Apple, Facebook lead other high-tech hires
Following Bhanu Chandra Vattikonda’s move to Apple after the 2014-2015 school year (and getting his Ph.D. under Alex Snoeren), another CNS student accepted an employment offer at Apple. Keaton Mowery (Ph.D. ’15) now works there too, after finishing his dissertation under Hovav Shacham. His research interests focused on web security, privacy and general systems security.
Neha Chachra (Ph.D. ’15) is now a research scientist at Facebook. As a member of the Systems and Networking group in CSE, she was advised by professors Stefan Savage and Geoffrey Voelker (her co-authors on a paper delivered at the 2015 Internet Measurement Conference (“Affiliate Crookies: Characterizing Affiliate Marketing Abuse”). Chachra defended her dissertation in December 2015.
[Pictured at left (l-r): Keaton Mowery, Neha Chachra, Karyn Benson, Jinseok Yang, and Matthew Der.]
Karyn Benson (Ph.D. ’16) used UC San Diego’s Network Telescope while working and doing research on networks and security in the Center for Applied Internet Data Analysis (CAIDA) in the San Diego Supercomputer Center (SDSC). Under advisors Alex Snoeren and K.C. Claffy as well as SDSC’s Alberto Dainotti, she wrote her dissertation on “Opportunistic Internet Measurement with Darknet Traffic.” Benson is now at Akamai Technologies as a performance engineer.

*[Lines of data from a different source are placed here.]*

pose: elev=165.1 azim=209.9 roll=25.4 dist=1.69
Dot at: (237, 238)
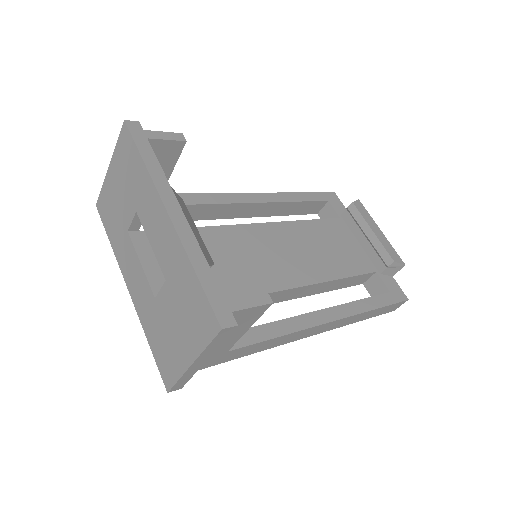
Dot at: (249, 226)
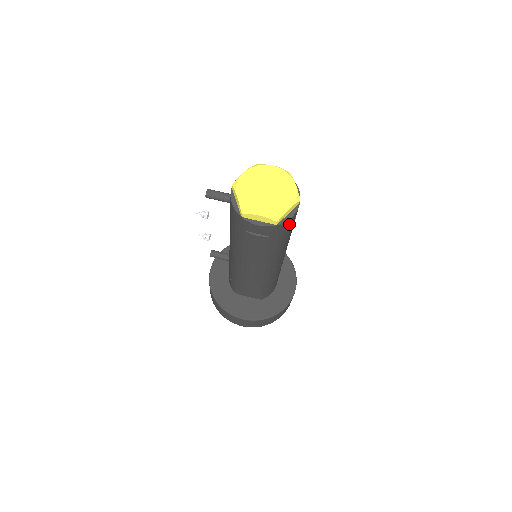
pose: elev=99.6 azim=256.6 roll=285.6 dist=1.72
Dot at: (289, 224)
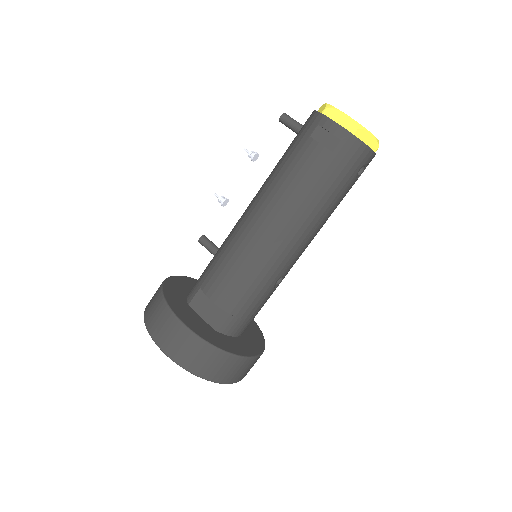
Dot at: (357, 158)
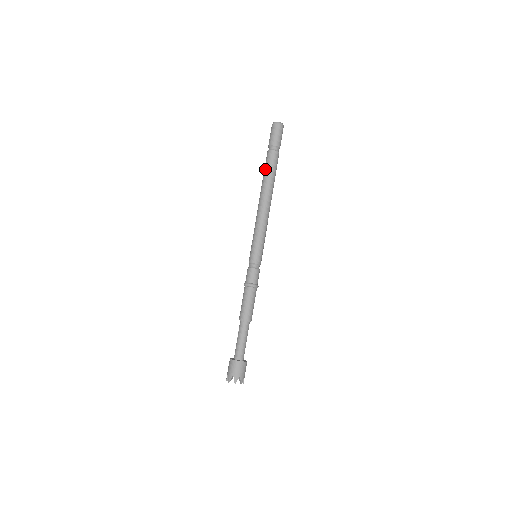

Jinseok Yang (M.S., Ph.D. ’11, ’15) worked under Tajana Rosing starting in 2011. He completed his doctorate in Communication Theory and Systems. Primarily focused on embedded systems, Yang joined LG Advanced Research, after having done a summer internship at in 2012. While in ECE, Yang’s research focused on energy efficiency and data quality in distributed wireless sensor networks, including performance optimization. Eventually those interests evolved beyond sensor networking to include other aspects of networking systems, including applications to the smart grid, sensor swarms (on the multi-university TerraSwarm project launched in 2013) and recommendation systems. Before UC San Diego, Yang received a first master’s degree in 2008 from Ajou University, where he also did his undergraduate work in his native Korea.

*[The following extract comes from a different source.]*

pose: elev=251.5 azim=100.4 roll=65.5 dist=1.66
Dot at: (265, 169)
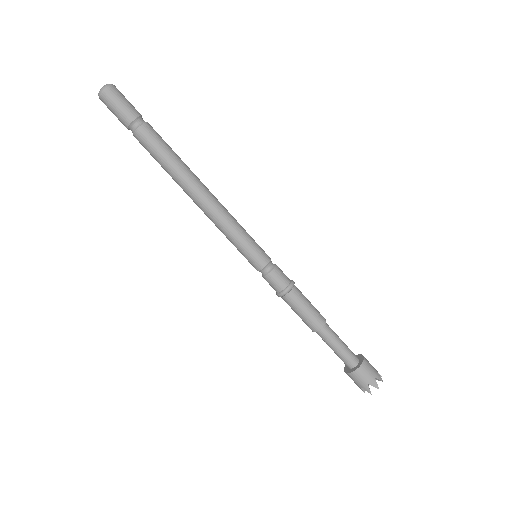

Matthew Der (M.S., Ph.D. ’13, ’15) was advised by Lawrence Saul, Stefan Savage and Geoffrey Voelker. His research focused on machine learning and applications to security, in particular, web page clustering and classification. His dissertation focused on “Investigating Large-Scale Internet Abuse Through Web Page Classification.” In the summers of 2011 and 2012, Der interned at Google in San Francisco. Notable publications included “Knock It Off: Profiling the Online Storefronts of Counterfeit Merchandise,” jointly with CNS member faculty Saul, Savage and Voelker. After graduation, Der returned home to Richmond, VA, to become CTO for Notch, a software consulting firm.